- Born: 2 February 1920 Paris, France
- Died: 20 June 2006 (aged 86) Ivry-sur-Seine, Val-de-Marne, Île-de-France, France
- Education: Paris Sciences et Lettres University
- Scientific career
- Fields: Theoretical chemistry Quantum chemistry
- Workplaces: Sorbonne University
- Doctoral advisor: Irène Joliot-Curie

= Raymond Daudel =

French chemist

Raymond Daudel (2 February 1920 – 20 June 2006) was a French theoretical and quantum chemist.

Trained as a physicist, he was an assistant to Irène Joliot-Curie at the Radium Institute. Daudel spent almost the entirety of his career as professor at the Sorbonne and director of a laboratory of the Centre National de la Recherche Scientifique (CNRS). He is quoted as saying that the latter "was much better because the CNRS was very rich". This allowed Daudel to attract many co-workers from elsewhere in France and internationally.

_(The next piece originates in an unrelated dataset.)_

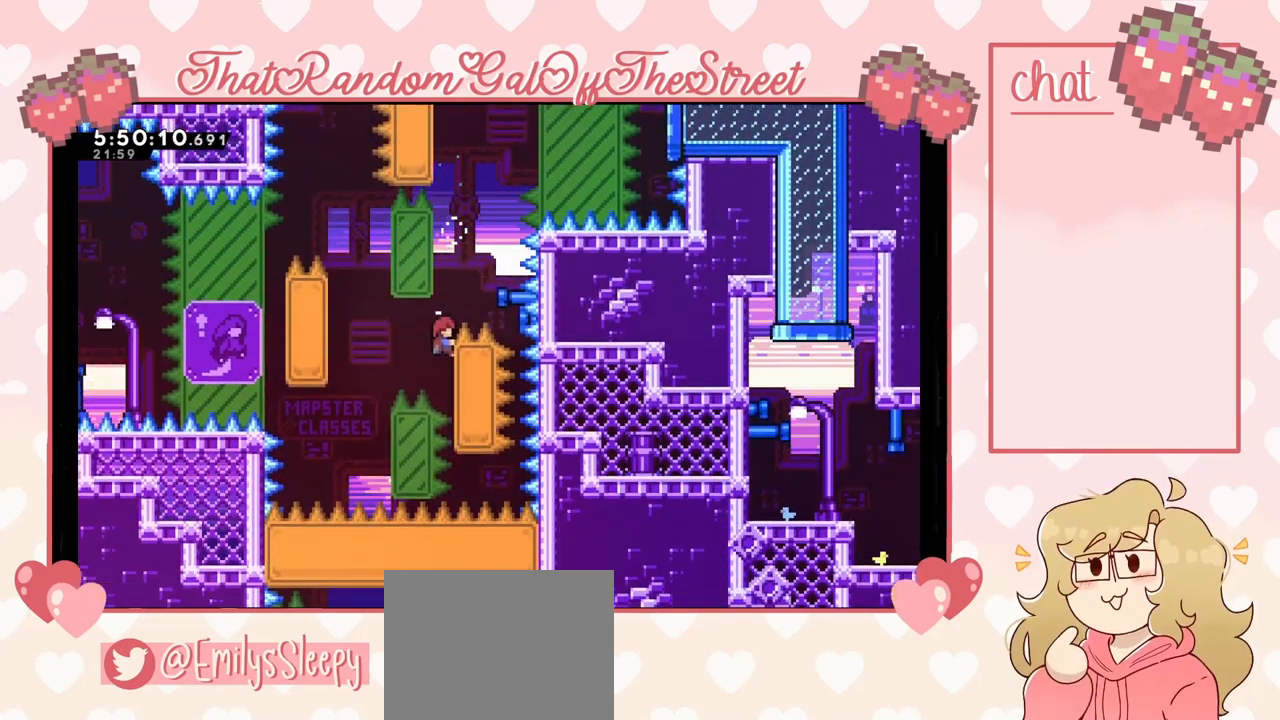
{"buttons": ["L2"], "left_stick": "up", "right_stick": "center", "events": []}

Raymond Daudel was Officier de la Légion d'honneur and Officier de l'Ordre National du Mérite. He served as President of the European Academy of Arts Sciences and Humanities, in Paris, France. Daudel was a founding member and Honorary President of the International Academy of Quantum Molecular Science.

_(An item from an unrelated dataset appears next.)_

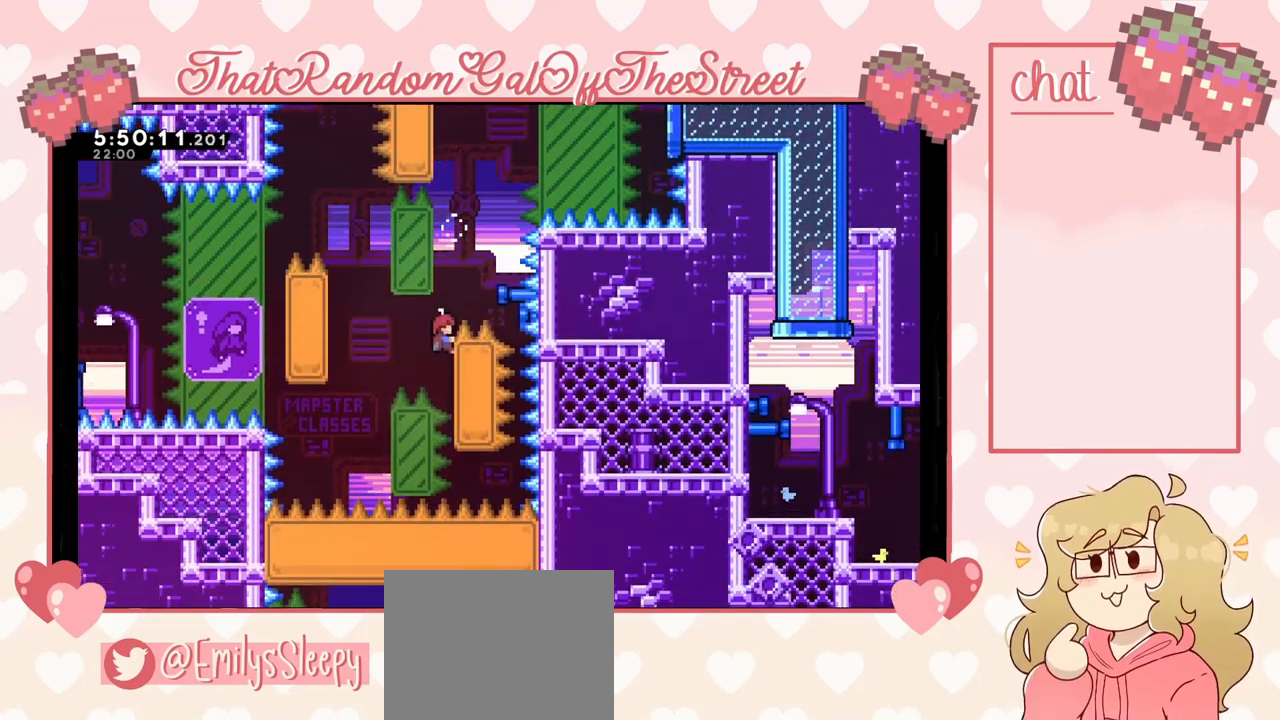
{"buttons": ["L2"], "left_stick": "up", "right_stick": "center", "events": []}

An author as well as an academic, Raymond Daudel authored several books, including Quantum chemistry, originally with R. Lefebyre and C. Moser in 1959 (Interscience Publishers, Inc., New York) and later with G. Leroy, D. Peeters, and M. Sana, published by Wiley in 1983. He was responsible for the organization of the first International Congress in Quantum Chemistry, held in Menton, France in 1973.